10.1 Any notice to be given by BWT or the Customer to the other must be in writing and may be given by facsimile, post or hand delivered to the other’s business address as last known to the party giving it.
10.2 A notice:
(a) given by facsimile shall be deemed to be given on the business day following the day it is sent.
(b) sent by pre-paid post shall be deemed to be given on the business day following the day on which it was posted.
(c) delivered by hand shall be deemed to be given when delivered.
11 ENTIRE AGREEMENT
11.1 These Terms constitute the entire agreement or contract between BWT and the Customer for the supply of goods by BWT.
11.2 The Customer acknowledges that neither BWT nor anyone purporting to act on its behalf has made any representation or given any promise or undertaking which is not expressly set out in writing, whether as to the fitness of the goods for any particular purpose or any other matter.

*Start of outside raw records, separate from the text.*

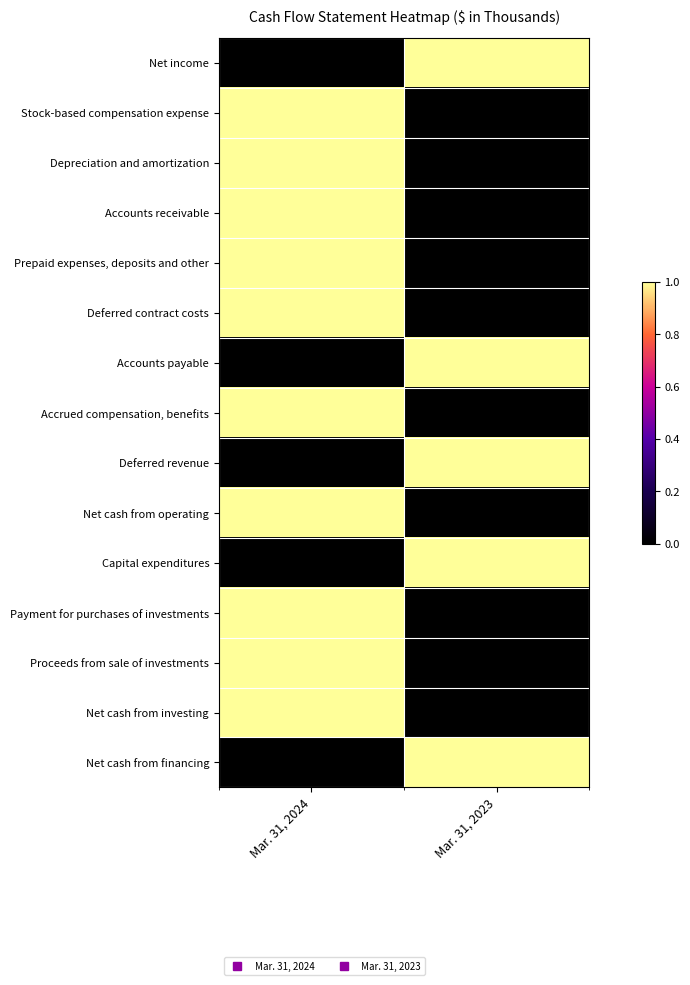

Reading left to right, extract all data points from this chart.

Net income: Mar. 31, 2024=0	Mar. 31, 2023=1
Stock-based compensation expense: Mar. 31, 2024=1	Mar. 31, 2023=0
Depreciation and amortization: Mar. 31, 2024=1	Mar. 31, 2023=0
Accounts receivable: Mar. 31, 2024=1	Mar. 31, 2023=0
Prepaid expenses, deposits and other: Mar. 31, 2024=1	Mar. 31, 2023=0
Deferred contract costs: Mar. 31, 2024=1	Mar. 31, 2023=0
Accounts payable: Mar. 31, 2024=0	Mar. 31, 2023=1
Accrued compensation, benefits: Mar. 31, 2024=1	Mar. 31, 2023=0
Deferred revenue: Mar. 31, 2024=0	Mar. 31, 2023=1
Net cash from operating: Mar. 31, 2024=1	Mar. 31, 2023=0
Capital expenditures: Mar. 31, 2024=0	Mar. 31, 2023=1
Payment for purchases of investments: Mar. 31, 2024=1	Mar. 31, 2023=0
Proceeds from sale of investments: Mar. 31, 2024=1	Mar. 31, 2023=0
Net cash from investing: Mar. 31, 2024=1	Mar. 31, 2023=0
Net cash from financing: Mar. 31, 2024=0	Mar. 31, 2023=1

11.3 BWT may alter these Terms:
(a) without notice if done so at the request of the Customer, or the Customer is in default of any of these Terms.
(b) in any other case, on giving seven (7) days prior written notice to the Customer.
11.4 No addition to, nor any variation or waiver of, these Terms, nor any Terms put forward by the Customer printed on the Customer’s written order with BWT shall have any legal effect unless expressly agreed to in writing on behalf of BWT by an authorized employee of BWT.
12 GENERAL
12.1 These Terms shall be governed by and construed in accordance with the Laws of New Zealand and BWT and the Customer submit to the jurisdiction of the Courts of New Zealand.
12.2 The Customer shall not assign any of its rights or obligations contained in these Terms without the prior written consent of BWT.
12.3 Failure by BWT to insist upon strict performance by the Customer of any terms or conditions contained in these Terms shall not be taken to be a waiver or to in any way prejudice any right of BWT in relation to those Terms and shall not be taken to be a waiver of the same Terms on any subsequent occasion.
12.4 Placing an order and/or Acceptance of delivery of any goods will be deemed to be acceptance by the Customer of these Terms.
12.5 These Terms shall apply to all contracts for the supply and/or storage of goods (“goods”) made with Big Water Tanks Limited (“BWT”) and the person, partnership or company purchasing or supplying the goods (the “Customer”). “Goods” includes raw materials, accessories, packaging, manufactured products, services, design, storage of goods and assets (including customer’s assets supplied for BWT to manufacture product from).
12.6 The Customer agrees with BWT to keep all information and communications (both written and oral) between the Customer and BWT from time to time strictly confidential.
12.7 If any provision of these Terms is or becomes void or unenforceable, then those provisions will be severed from these Terms and replaced with provisions which validly and enforceably accomplish (to the extent possible) those provisions’ objectives and in that case the rest of these Terms will remain valid and enforceable.